### [WORK TO BE COMPLETED]
Go through the entries below, tally each line that has the word "Task", and give only the total.

Document images with source code:
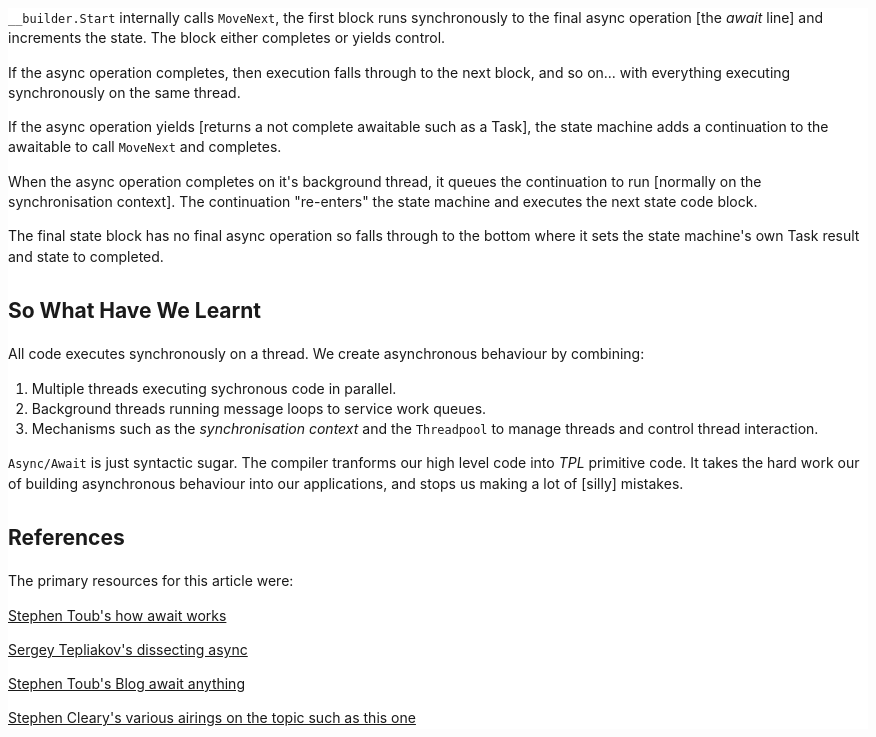 `__builder.Start` internally calls `MoveNext`,  the first block runs synchronously to the final async operation [the *await* line] and increments the state. The block either completes or yields control.

If the async operation completes, then execution falls through to the next block, and so on... with everything executing synchronously on the same thread. 

If the async operation yields [returns a not complete awaitable such as a Task], the state machine adds a continuation to the awaitable to call `MoveNext` and completes.

When the async operation completes on it's background thread, it queues the continuation to run [normally on the synchronisation context].  The continuation "re-enters" the state machine and executes the next state code block.

The final state block has no final async operation so falls through to the bottom where it sets the state machine's own Task result and state to completed.

## So What Have We Learnt

All code executes synchronously on a thread.  We create asynchronous behaviour by combining:

1. Multiple threads executing sychronous code in parallel. 
2. Background threads running message loops to service work queues. 
3. Mechanisms such as the *synchronisation context* and the `Threadpool` to manage threads and control thread interaction.

`Async/Await` is just syntactic sugar. The compiler tranforms our high level code into *TPL* primitive code.  It takes the hard work our of building asynchronous behaviour into our applications, and stops us making a lot of [silly] mistakes.

## References

The primary resources for this article were:

[Stephen Toub's how await works](https://devblogs.microsoft.com/dotnet/how-async-await-really-works/)

[Sergey Tepliakov's dissecting async](https://devblogs.microsoft.com/premier-developer/dissecting-the-async-methods-in-c/)

[Stephen Toub's Blog await anything](https://devblogs.microsoft.com/pfxteam/await-anything/)

[Stephen Cleary's various airings on the topic such as this one](https://blog.stephencleary.com/2023/11/configureawait-in-net-8.html)

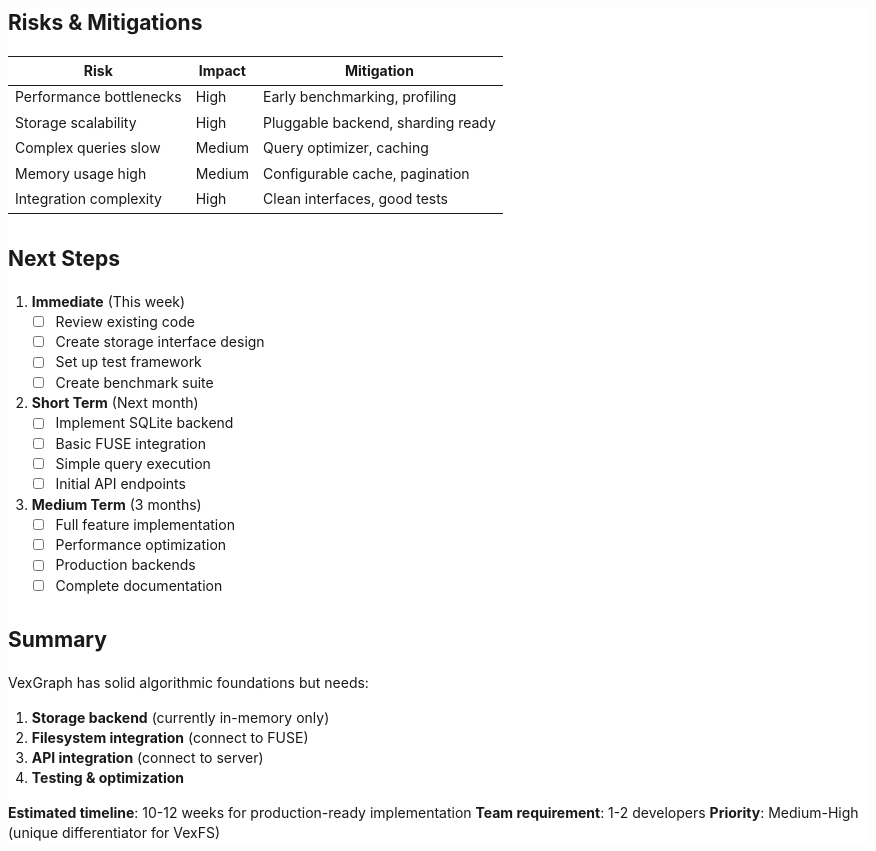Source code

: ## Risks & Mitigations

| Risk | Impact | Mitigation |
|------|--------|------------|
| Performance bottlenecks | High | Early benchmarking, profiling |
| Storage scalability | High | Pluggable backend, sharding ready |
| Complex queries slow | Medium | Query optimizer, caching |
| Memory usage high | Medium | Configurable cache, pagination |
| Integration complexity | High | Clean interfaces, good tests |

## Next Steps

1. **Immediate** (This week)
   - [ ] Review existing code
   - [ ] Create storage interface design
   - [ ] Set up test framework
   - [ ] Create benchmark suite

2. **Short Term** (Next month)
   - [ ] Implement SQLite backend
   - [ ] Basic FUSE integration
   - [ ] Simple query execution
   - [ ] Initial API endpoints

3. **Medium Term** (3 months)
   - [ ] Full feature implementation
   - [ ] Performance optimization
   - [ ] Production backends
   - [ ] Complete documentation

## Summary

VexGraph has solid algorithmic foundations but needs:
1. **Storage backend** (currently in-memory only)
2. **Filesystem integration** (connect to FUSE)
3. **API integration** (connect to server)
4. **Testing & optimization**

**Estimated timeline**: 10-12 weeks for production-ready implementation
**Team requirement**: 1-2 developers
**Priority**: Medium-High (unique differentiator for VexFS)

### [EXERCISE ANSWER]
2